When you are familiar with the place where terrorism struck, when you have lived there and know its terrain, you are bound to ask, “What if I had been there at that time?” It becomes a personal matter. Still, there remains the general and more important dimension: the madness that seems to have gripped the entire world. After all, raving mad has to be the only way to describe individuals or groups bent on arbitrarily killing other individuals and groups, and destroying their lives through criminal acts and through the protective measures that are taken to forestall such acts.
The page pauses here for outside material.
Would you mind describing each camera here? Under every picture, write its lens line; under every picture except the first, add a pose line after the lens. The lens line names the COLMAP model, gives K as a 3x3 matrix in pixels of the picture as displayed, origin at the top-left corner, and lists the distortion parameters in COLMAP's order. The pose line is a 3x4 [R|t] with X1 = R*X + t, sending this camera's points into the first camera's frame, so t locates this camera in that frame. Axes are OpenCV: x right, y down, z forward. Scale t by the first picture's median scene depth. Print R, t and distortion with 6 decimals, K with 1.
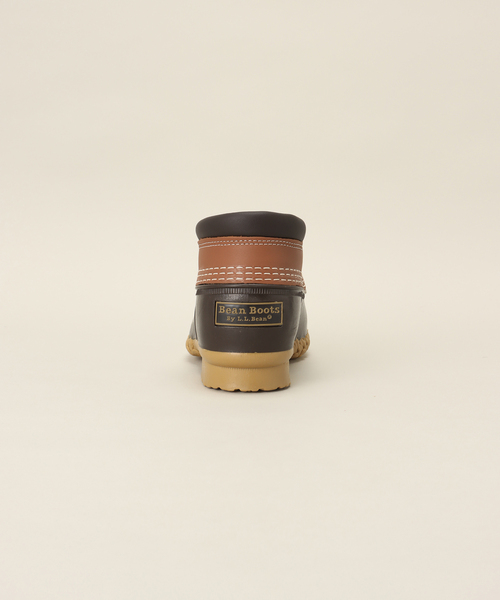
lens RADIAL K [[1000.7, 0, 250.0], [0, 1000.7, 300.0], [0, 0, 1]] dist [0.005689, 0.038850]
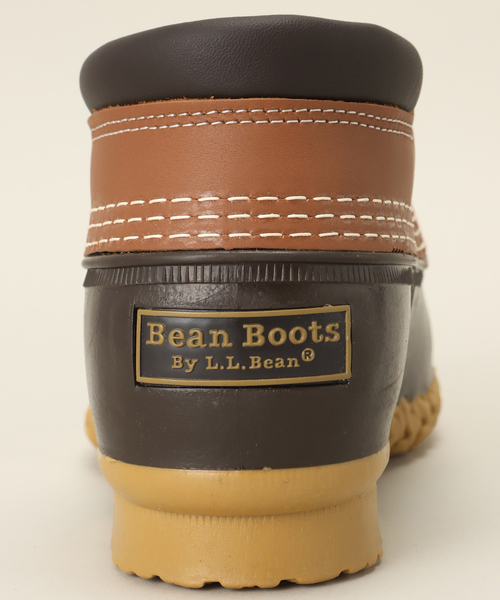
lens RADIAL K [[2198.9, 0, 250.0], [0, 2198.9, 300.0], [0, 0, 1]] dist [0.003898, -1.095465]
pose [[0.999378, -0.019494, -0.029371, 0.021716], [0.020087, 0.999598, 0.020026, -0.014166], [0.028969, -0.020604, 0.999368, 0.312263]]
By pure coincidence, during one of the regular lunch meetings I have with my dear friend, the eminent writer Salah Montasser, I learned of a book that was relevant to this subject. Montasser often informs me about the latest books he has read, and on this occasion it was The Age of Extremes: The Short Twentieth Century, 1914-1991, by Eric Hobsbawm. Published in 1994, it follows an earlier trilogy on what he called the “long 19th century”, from the French Revolution in 1789 to the onset of World War I, beginning with The Age of Revolution. Hobsbawm maintains that the 20th century fostered extremism through state communism, capitalism, nationalism and other ideologies that breed fanatics who kill and maim for no rational reason and without having any personal grudge or cause to bear against their victims.
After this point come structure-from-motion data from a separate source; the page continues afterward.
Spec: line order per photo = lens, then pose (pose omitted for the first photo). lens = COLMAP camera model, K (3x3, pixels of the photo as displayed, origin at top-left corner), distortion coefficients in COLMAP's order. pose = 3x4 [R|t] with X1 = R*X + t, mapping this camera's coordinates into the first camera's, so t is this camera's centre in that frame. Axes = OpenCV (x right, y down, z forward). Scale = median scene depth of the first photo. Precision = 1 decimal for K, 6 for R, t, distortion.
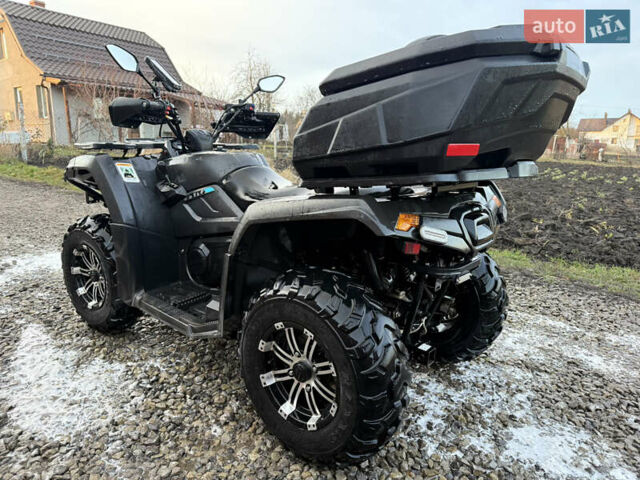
lens RADIAL K [[449.8, 0, 321.6], [0, 449.8, 242.7], [0, 0, 1]] dist [0.021711, -0.024632]
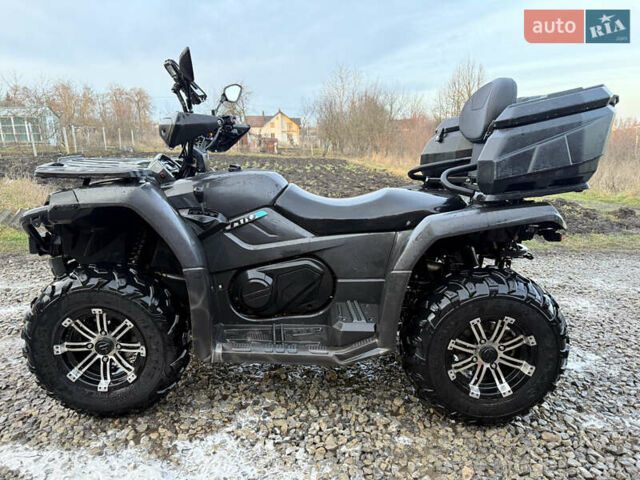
lens RADIAL K [[449.8, 0, 321.6], [0, 449.8, 242.7], [0, 0, 1]] dist [0.021711, -0.024632]
pose [[0.776167, -0.154481, 0.611310, -0.812163], [0.147692, 0.987093, 0.061921, -0.110204], [-0.612986, 0.042224, 0.788965, 0.232916]]
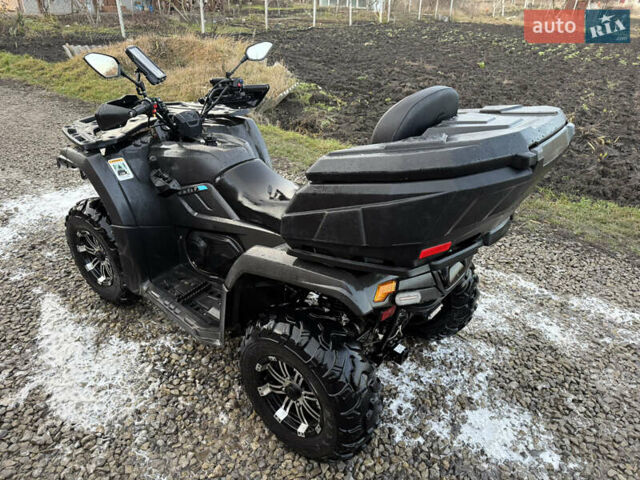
lens RADIAL K [[449.8, 0, 321.6], [0, 449.8, 242.7], [0, 0, 1]] dist [0.021711, -0.024632]
pose [[0.999965, 0.003353, 0.007720, 0.016988], [-0.005367, 0.960581, 0.277949, -0.320454], [-0.006484, -0.277980, 0.960565, -0.029108]]
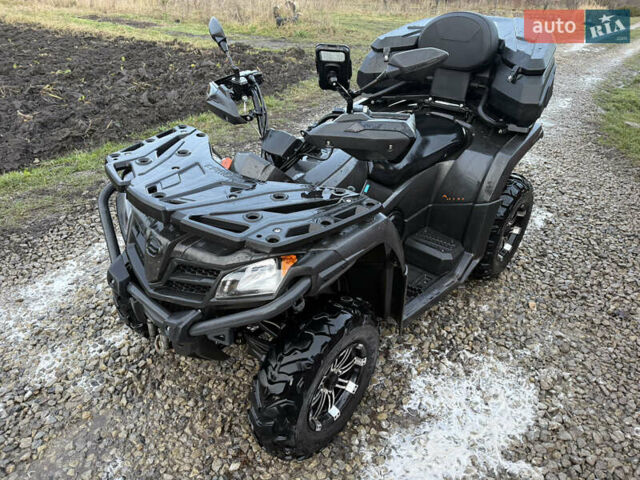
lens RADIAL K [[449.8, 0, 321.6], [0, 449.8, 242.7], [0, 0, 1]] dist [0.021711, -0.024632]
pose [[0.044410, -0.563122, 0.825180, -1.190767], [0.204003, 0.813701, 0.544310, -0.603489], [-0.977962, 0.144166, 0.151015, 1.093723]]
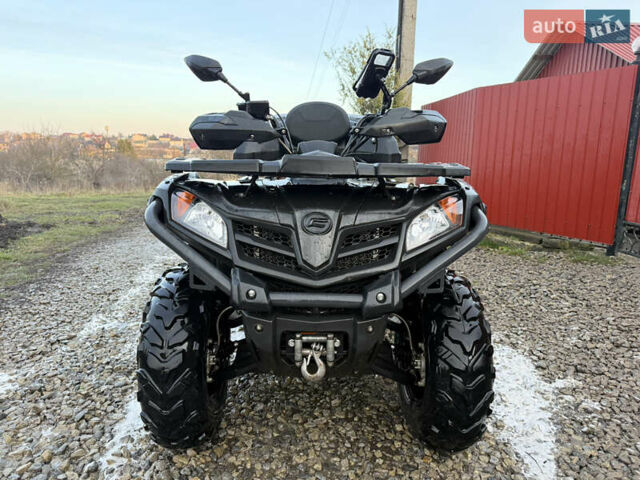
lens RADIAL K [[449.8, 0, 321.6], [0, 449.8, 242.7], [0, 0, 1]] dist [0.021711, -0.024632]
pose [[-0.627883, -0.180694, 0.757042, -1.081056], [0.144823, 0.928566, 0.341749, -0.438925], [-0.764715, 0.324215, -0.556862, 1.848372]]
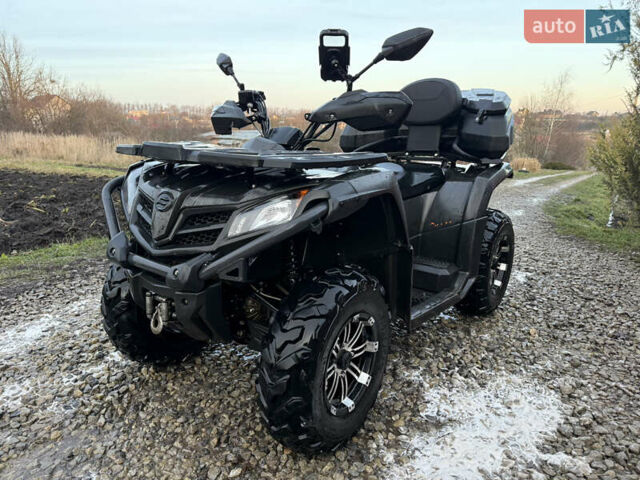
lens RADIAL K [[449.8, 0, 321.6], [0, 449.8, 242.7], [0, 0, 1]] dist [0.021711, -0.024632]
pose [[-0.029331, -0.269911, 0.962439, -1.332984], [0.206264, 0.940496, 0.270043, -0.328773], [-0.978057, 0.206437, 0.028087, 1.218591]]
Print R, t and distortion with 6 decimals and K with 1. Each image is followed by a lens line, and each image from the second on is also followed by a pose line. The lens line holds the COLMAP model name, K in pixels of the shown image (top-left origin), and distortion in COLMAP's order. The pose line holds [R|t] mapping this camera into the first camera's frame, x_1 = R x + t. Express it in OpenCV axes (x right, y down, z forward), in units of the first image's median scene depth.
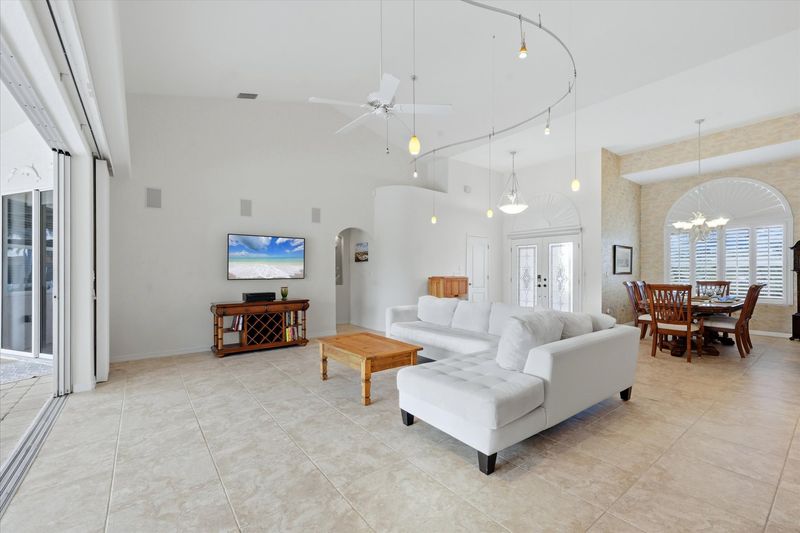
lens RADIAL K [[334.2, 0, 404.5], [0, 334.2, 270.8], [0, 0, 1]] dist [0.007244, -0.001157]
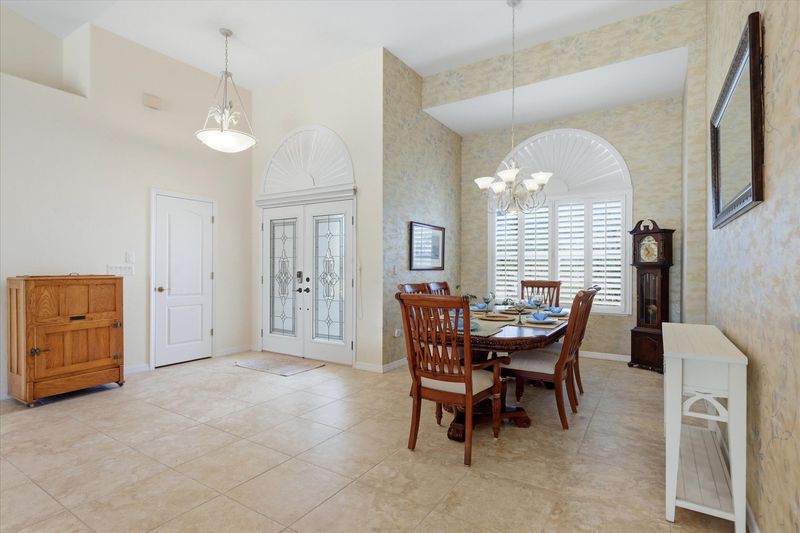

Either we are still in the age of extremes or extremism has entered a new phase in which the state itself is under threat. Religious or nationalist fanaticism is no longer the sole source of terrorism. Terrorism now also targets the law, the system — in short, “the state,” that sociopolitical entity which is one of the greatest products of the human intellect. What was once termed terrorism against the global order, or the forces that dominated this order, has evolved into terrorism against the state and the society that created it. The purpose is to precipitate a different type of environment in which human affairs are managed and conducted.
When I was studying philosophy, it was commonly believed that the various schools of anarchism had been consigned to the dustbin of history. The minds that had brought mankind to the moon and then to Mars, and then from those astral heights down to the sub-microscopic level of the gene and the atom, could only have worked and collaborated so effectively in the framework of a state with its institutions, academies and companies, and their systems of operation and means for the dissemination of science and knowledge. Now it appears that this is what terrorism is targeting. Evidently, the product of the “Age of Extremes” has carried over into the 21st century, not only with the same degree of extremism but also, now, with the additional determination to destroy everything, even life itself. The means is to turn everything that man has made into an instrument of death. In Boston, the bomb the killers used was a pressure cooker, invented to help people prepare and bring warm meals to the table in record times.
We have experienced this battle before in its initial dimensions. Its most appalling scenes transpired in the capitals and metropolises of the Arab world, sometimes in Cairo. One was naturally horrified and struck with grief. The attack in Boston stirred the same sentiments, but the horror and grief is for human beings everywhere.